**Work to be completed**: In this exercise, return each entry exactly as given.

[Records shown]

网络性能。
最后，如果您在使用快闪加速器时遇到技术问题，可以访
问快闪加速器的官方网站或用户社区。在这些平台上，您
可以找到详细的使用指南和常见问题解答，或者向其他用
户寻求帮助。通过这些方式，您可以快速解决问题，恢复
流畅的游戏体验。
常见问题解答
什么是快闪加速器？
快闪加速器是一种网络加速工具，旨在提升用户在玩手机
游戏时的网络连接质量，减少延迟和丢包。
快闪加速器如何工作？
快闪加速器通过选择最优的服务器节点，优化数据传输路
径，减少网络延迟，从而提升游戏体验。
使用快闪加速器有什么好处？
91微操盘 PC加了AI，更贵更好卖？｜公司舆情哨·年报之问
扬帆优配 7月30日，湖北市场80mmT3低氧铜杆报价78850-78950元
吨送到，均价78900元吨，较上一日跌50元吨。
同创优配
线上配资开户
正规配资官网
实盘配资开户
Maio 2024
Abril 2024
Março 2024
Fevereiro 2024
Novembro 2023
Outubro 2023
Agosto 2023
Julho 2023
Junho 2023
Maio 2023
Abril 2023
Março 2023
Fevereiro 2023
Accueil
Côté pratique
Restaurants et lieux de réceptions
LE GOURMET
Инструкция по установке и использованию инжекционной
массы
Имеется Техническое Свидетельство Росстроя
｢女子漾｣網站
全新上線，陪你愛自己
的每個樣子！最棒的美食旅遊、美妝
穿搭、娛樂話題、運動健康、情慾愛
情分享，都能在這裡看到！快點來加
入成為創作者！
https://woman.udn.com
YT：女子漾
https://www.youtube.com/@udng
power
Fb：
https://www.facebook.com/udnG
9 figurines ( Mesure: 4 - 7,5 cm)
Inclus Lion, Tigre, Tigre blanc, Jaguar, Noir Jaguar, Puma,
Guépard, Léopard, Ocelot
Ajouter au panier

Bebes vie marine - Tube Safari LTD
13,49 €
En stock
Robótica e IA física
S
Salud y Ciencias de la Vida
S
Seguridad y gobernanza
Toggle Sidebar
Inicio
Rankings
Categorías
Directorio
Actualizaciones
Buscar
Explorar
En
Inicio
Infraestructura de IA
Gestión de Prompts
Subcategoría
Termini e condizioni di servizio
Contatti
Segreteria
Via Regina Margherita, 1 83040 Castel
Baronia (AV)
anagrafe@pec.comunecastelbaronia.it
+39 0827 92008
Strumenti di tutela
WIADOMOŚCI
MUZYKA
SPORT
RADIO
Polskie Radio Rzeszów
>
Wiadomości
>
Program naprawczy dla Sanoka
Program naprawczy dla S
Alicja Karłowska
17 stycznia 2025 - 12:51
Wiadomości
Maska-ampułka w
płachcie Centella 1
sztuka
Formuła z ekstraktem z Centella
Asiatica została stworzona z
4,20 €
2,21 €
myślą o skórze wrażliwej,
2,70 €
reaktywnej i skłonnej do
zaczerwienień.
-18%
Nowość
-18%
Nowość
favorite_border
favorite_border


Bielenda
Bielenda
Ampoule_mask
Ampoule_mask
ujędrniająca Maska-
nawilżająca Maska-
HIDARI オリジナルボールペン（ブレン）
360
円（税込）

[/Records shown]

**Solution to this problem**:
网络性能。
最后，如果您在使用快闪加速器时遇到技术问题，可以访
问快闪加速器的官方网站或用户社区。在这些平台上，您
可以找到详细的使用指南和常见问题解答，或者向其他用
户寻求帮助。通过这些方式，您可以快速解决问题，恢复
流畅的游戏体验。
常见问题解答
什么是快闪加速器？
快闪加速器是一种网络加速工具，旨在提升用户在玩手机
游戏时的网络连接质量，减少延迟和丢包。
快闪加速器如何工作？
快闪加速器通过选择最优的服务器节点，优化数据传输路
径，减少网络延迟，从而提升游戏体验。
使用快闪加速器有什么好处？
91微操盘 PC加了AI，更贵更好卖？｜公司舆情哨·年报之问
扬帆优配 7月30日，湖北市场80mmT3低氧铜杆报价78850-78950元
吨送到，均价78900元吨，较上一日跌50元吨。
同创优配
线上配资开户
正规配资官网
实盘配资开户
Maio 2024
Abril 2024
Março 2024
Fevereiro 2024
Novembro 2023
Outubro 2023
Agosto 2023
Julho 2023
Junho 2023
Maio 2023
Abril 2023
Março 2023
Fevereiro 2023
Accueil
Côté pratique
Restaurants et lieux de réceptions
LE GOURMET
Инструкция по установке и использованию инжекционной
массы
Имеется Техническое Свидетельство Росстроя
｢女子漾｣網站
全新上線，陪你愛自己
的每個樣子！最棒的美食旅遊、美妝
穿搭、娛樂話題、運動健康、情慾愛
情分享，都能在這裡看到！快點來加
入成為創作者！
https://woman.udn.com
YT：女子漾
https://www.youtube.com/@udng
power
Fb：
https://www.facebook.com/udnG
9 figurines ( Mesure: 4 - 7,5 cm)
Inclus Lion, Tigre, Tigre blanc, Jaguar, Noir Jaguar, Puma,
Guépard, Léopard, Ocelot
Ajouter au panier

Bebes vie marine - Tube Safari LTD
13,49 €
En stock
Robótica e IA física
S
Salud y Ciencias de la Vida
S
Seguridad y gobernanza
Toggle Sidebar
Inicio
Rankings
Categorías
Directorio
Actualizaciones
Buscar
Explorar
En
Inicio
Infraestructura de IA
Gestión de Prompts
Subcategoría
Termini e condizioni di servizio
Contatti
Segreteria
Via Regina Margherita, 1 83040 Castel
Baronia (AV)
anagrafe@pec.comunecastelbaronia.it
+39 0827 92008
Strumenti di tutela
WIADOMOŚCI
MUZYKA
SPORT
RADIO
Polskie Radio Rzeszów
>
Wiadomości
>
Program naprawczy dla Sanoka
Program naprawczy dla S
Alicja Karłowska
17 stycznia 2025 - 12:51
Wiadomości
Maska-ampułka w
płachcie Centella 1
sztuka
Formuła z ekstraktem z Centella
Asiatica została stworzona z
4,20 €
2,21 €
myślą o skórze wrażliwej,
2,70 €
reaktywnej i skłonnej do
zaczerwienień.
-18%
Nowość
-18%
Nowość
favorite_border
favorite_border


Bielenda
Bielenda
Ampoule_mask
Ampoule_mask
ujędrniająca Maska-
nawilżająca Maska-
HIDARI オリジナルボールペン（ブレン）
360
円（税込）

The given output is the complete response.